Exercise objective: Up to and including the line that contains "middle tip: (414, 237)", repeat the entries below exactly from the first line on. Do not carry over any pictures.

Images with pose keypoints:
Segment Open

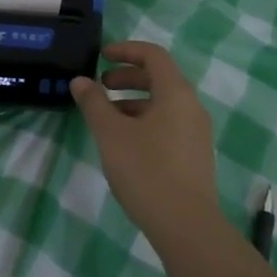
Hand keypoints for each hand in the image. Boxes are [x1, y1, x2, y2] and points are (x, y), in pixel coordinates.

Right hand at [70, 42, 220, 240]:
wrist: (186, 226)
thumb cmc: (146, 170)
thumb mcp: (111, 133)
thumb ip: (94, 103)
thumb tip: (81, 81)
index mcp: (176, 93)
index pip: (153, 55)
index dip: (126, 50)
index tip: (101, 57)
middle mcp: (191, 107)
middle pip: (159, 78)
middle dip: (126, 78)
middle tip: (99, 87)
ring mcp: (196, 132)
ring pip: (162, 104)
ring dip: (132, 102)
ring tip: (106, 118)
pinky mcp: (194, 155)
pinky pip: (168, 124)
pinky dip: (144, 121)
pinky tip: (124, 143)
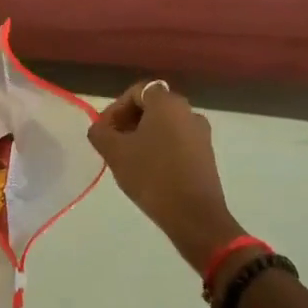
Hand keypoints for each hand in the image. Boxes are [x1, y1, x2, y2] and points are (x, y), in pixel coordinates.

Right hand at [88, 81, 244, 273]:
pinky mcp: (206, 155)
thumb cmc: (151, 176)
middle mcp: (188, 111)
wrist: (193, 215)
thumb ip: (100, 132)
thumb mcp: (115, 152)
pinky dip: (160, 148)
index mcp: (168, 103)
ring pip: (165, 125)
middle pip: (152, 106)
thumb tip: (100, 128)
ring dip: (143, 136)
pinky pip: (177, 141)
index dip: (115, 108)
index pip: (137, 91)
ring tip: (127, 159)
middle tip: (112, 144)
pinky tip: (147, 170)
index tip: (104, 131)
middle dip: (128, 121)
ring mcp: (201, 134)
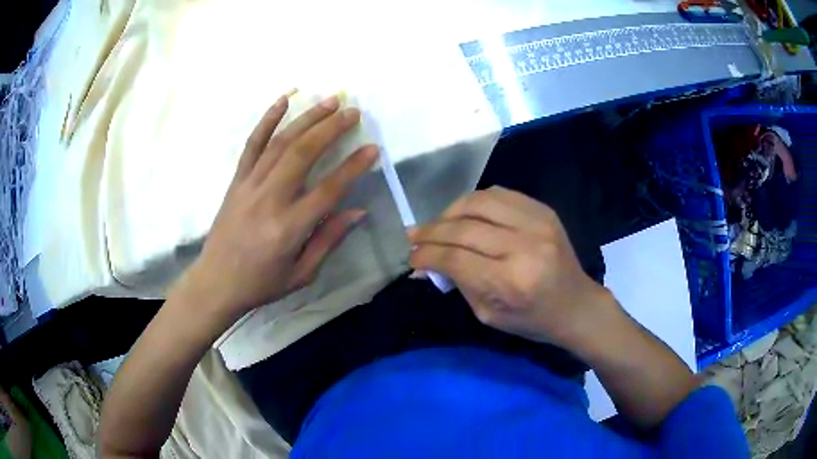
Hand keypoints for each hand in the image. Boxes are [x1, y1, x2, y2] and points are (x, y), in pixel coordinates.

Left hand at [180, 93, 377, 320]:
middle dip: (331, 128)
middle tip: (353, 112)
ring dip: (307, 118)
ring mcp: (250, 185)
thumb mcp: (302, 274)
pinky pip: (252, 144)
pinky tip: (283, 100)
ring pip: (281, 142)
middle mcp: (269, 199)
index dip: (353, 166)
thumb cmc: (261, 283)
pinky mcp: (237, 180)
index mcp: (289, 227)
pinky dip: (267, 120)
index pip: (329, 188)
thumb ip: (329, 240)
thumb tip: (358, 211)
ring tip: (330, 101)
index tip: (373, 148)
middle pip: (304, 153)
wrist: (216, 282)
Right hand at [408, 186, 614, 347]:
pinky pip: (499, 194)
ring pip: (479, 201)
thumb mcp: (488, 314)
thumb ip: (457, 284)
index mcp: (511, 281)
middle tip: (414, 237)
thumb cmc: (532, 319)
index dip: (426, 255)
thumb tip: (424, 264)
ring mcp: (537, 223)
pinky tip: (466, 214)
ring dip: (450, 211)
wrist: (576, 304)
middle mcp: (524, 246)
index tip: (411, 257)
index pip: (455, 258)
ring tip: (439, 224)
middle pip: (464, 228)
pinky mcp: (543, 210)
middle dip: (431, 232)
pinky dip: (475, 202)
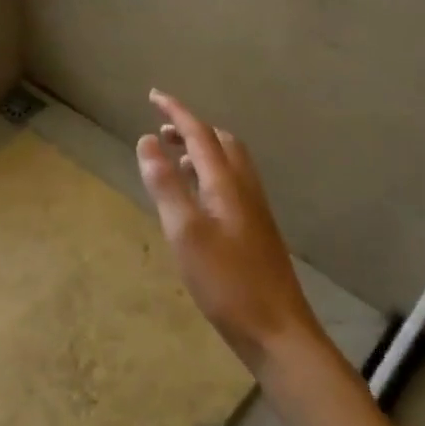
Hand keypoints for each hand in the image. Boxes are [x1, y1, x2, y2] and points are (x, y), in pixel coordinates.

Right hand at [137, 91, 324, 374]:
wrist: (277, 329)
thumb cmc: (226, 281)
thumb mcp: (184, 232)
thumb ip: (166, 184)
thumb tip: (147, 140)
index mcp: (226, 182)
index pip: (199, 133)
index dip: (175, 111)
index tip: (153, 95)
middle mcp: (244, 187)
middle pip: (220, 142)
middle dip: (191, 128)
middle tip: (162, 129)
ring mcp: (254, 209)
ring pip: (228, 162)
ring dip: (201, 150)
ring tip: (174, 156)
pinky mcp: (255, 229)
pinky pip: (231, 182)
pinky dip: (209, 172)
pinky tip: (197, 198)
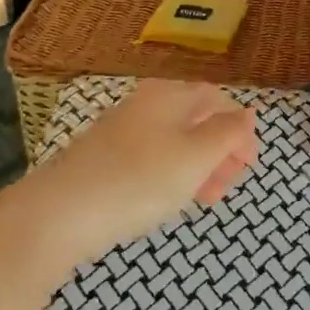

Segment Closed

Worked solution:
Hand keypoints for each hand in the image. Boxes are [x1, y1, x2, y2] and points are (x, y), in pixel coordinates.

Right hand at [70, 42, 220, 240]:
wrist: (186, 226)
thumb cmc: (146, 170)
thumb mcp: (111, 133)
thumb ip: (94, 103)
thumb tip: (81, 81)
index mcp: (176, 93)
index pip: (153, 55)
index dip: (126, 50)
index tip: (101, 57)
middle mcp: (191, 107)
middle pip: (159, 78)
middle dip: (126, 78)
middle tip: (99, 87)
ring mcp: (196, 132)
ring pip: (162, 104)
ring dip: (132, 102)
ring tip: (106, 118)
pinky mcp: (194, 155)
pinky pip: (168, 124)
pinky dip: (144, 121)
pinky tip: (124, 143)
Hand keypoints for each hand in the image. Boxes are [x1, y1, x2, y2] and points are (x, y), in pixel coordinates.

Right hand at [88, 81, 244, 273]:
pinky mcp: (206, 155)
thumb cmc: (151, 176)
middle mcp: (188, 111)
wrist: (193, 215)
thumb ip: (100, 132)
thumb mcp: (115, 152)
pinky dip: (160, 148)
index mcp: (168, 103)
ring pip: (165, 125)
middle pip: (152, 106)
thumb tip: (100, 128)
ring dip: (143, 136)
pinky pip: (177, 141)
index dip: (115, 108)
index pip: (137, 91)
ring tip: (127, 159)
middle tip: (112, 144)
pinky tip: (147, 170)
index tip: (104, 131)
middle dip: (128, 121)
ring mcp: (201, 134)
Hand keypoints for each hand in the image. Boxes are [x1, y1, x2, y2] and points are (x, y), in pixel coordinates.

Left hand at [180, 93, 377, 320]:
middle dip: (331, 128)
middle tip: (353, 112)
ring dip: (307, 118)
ring mcp: (250, 185)
thumb mcp: (302, 274)
pinky pip: (252, 144)
pinky tip: (283, 100)
ring pip: (281, 142)
middle mcp: (269, 199)
index dip: (353, 166)
thumb cmc: (261, 283)
pinky mcp: (237, 180)
index mcp: (289, 227)
pinky dip: (267, 120)
index pip: (329, 188)
thumb ip: (329, 240)
thumb tip: (358, 211)
ring tip: (330, 101)
index tip: (373, 148)
middle pip: (304, 153)
wrist: (216, 282)
Right hand at [408, 186, 614, 347]:
pinky pip: (499, 194)
ring pip: (479, 201)
thumb mcp: (488, 314)
thumb ip: (457, 284)
index mcp: (511, 281)
middle tip: (414, 237)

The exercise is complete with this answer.